PRESIDING JUSTICE KASSERMAN,

dissenting:

I am unable to conclude, as does the majority, that plaintiff is entitled to an easement by implication over the parcels of real estate that it conveyed to the defendants; therefore, I respectfully dissent.

The record indicates that the plaintiff is the owner of the real estate upon which the shopping center (designated as parcel A on plaintiff’s exhibit No. 1) and the apartment complex (designated as parcel E on plaintiff’s exhibit No. 1) are located. It is further established that the shopping center was constructed in 1967 and that the apartment complex was constructed “in the 1960’s.” Thus, plaintiff and its predecessors in title were the owners of parcel A for at least 18 years and were the owners of parcel E for at least 14 years prior to the sale of parcel B to the defendants. Therefore, I conclude that it would be incongruous to permit plaintiff to derogate from its grant to defendants. Defendants had every reason to believe that plaintiff would make adequate provision for its own mode of ingress and egress to parcels A and E when it specifically conveyed parcel B to the defendants. Had plaintiff desired to have retained easements over a portion of parcel B to provide ingress and egress to parcels A and E, it could have done so.
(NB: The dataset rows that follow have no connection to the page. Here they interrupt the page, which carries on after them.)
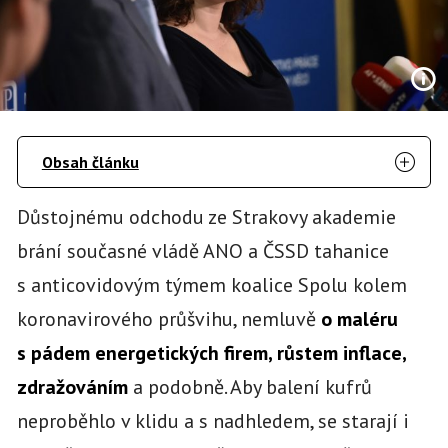
Obsah článku
Důstojnému odchodu ze Strakovy akademie
brání současné vládě ANO a ČSSD tahanice
s anticovidovým týmem koalice Spolu kolem
koronavirového průšvihu, nemluvě
o maléru
s pádem energetických firem, růstem inflace,
zdražováním
a podobně. Aby balení kufrů
neproběhlo v klidu a s nadhledem, se starají i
Moreover, defendant Larry Manns testified that when he notified the plaintiff in November 1982 of the encroachment upon his property by the driveway claimed by plaintiff, plaintiff then was still the owner of parcel C, lying immediately to the south of the shopping center. Since the relative rights of the parties must be determined as they existed as of the date of the conveyance to defendant in the summer of 1982, it is my conclusion that plaintiff should be required to establish, and has failed to do so, that it did not have access to parcel A, the shopping center, across parcel C to Rou Des Chateaux.

Furthermore, since parcel E is bounded on its entire western boundary by Prairie Street, plaintiff should be required to have either provided its own ingress and egress to parcel E from Prairie Street or, should that have been impossible, to have reserved an easement across parcel B to connect the parking lot on parcel E with Rou Des Chateaux.
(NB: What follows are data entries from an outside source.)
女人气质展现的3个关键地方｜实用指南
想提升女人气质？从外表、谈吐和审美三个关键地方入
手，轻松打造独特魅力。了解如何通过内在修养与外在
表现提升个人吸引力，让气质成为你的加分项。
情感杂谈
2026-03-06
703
With the exception of the decision of the court in Bihss v. Sabolis (1926), 322 Ill. 350, 153 N.E. 684, the cases relied upon by the majority are ones in which a purchaser is attempting to enforce the creation of an easement by implication, vastly different from the instant case where the seller is attempting to derogate from its grant. If the rationale of Bihss v. Sabolis still exists in Illinois, the case at bar is distinguishable because it could not be said that the buyer in the case at bar is attempting to alter arrangements openly existing at the time of the conveyance so as to change materially the relative value of the respective parts, which was the basis for the court’s decision in Bihss.

In the case at bar, plaintiff was the owner of parcels A, B, C, and E at the time of the conveyance of parcel B to the defendants. It, and its predecessors in interest, had owned parcels A and E for 18 and 14 years respectively. It is only proper that plaintiff should be required to have provided for its own mode of ingress and egress to parcels A and E when it conveyed parcel B to defendants. Moreover, it is my conclusion that it has not been satisfactorily established that plaintiff did not have a reasonably convenient alternate avenue of ingress and egress to parcel A across parcel C at the time of the conveyance to defendants.

For the foregoing reasons, I would decide all issues of the instant appeal in favor of defendants.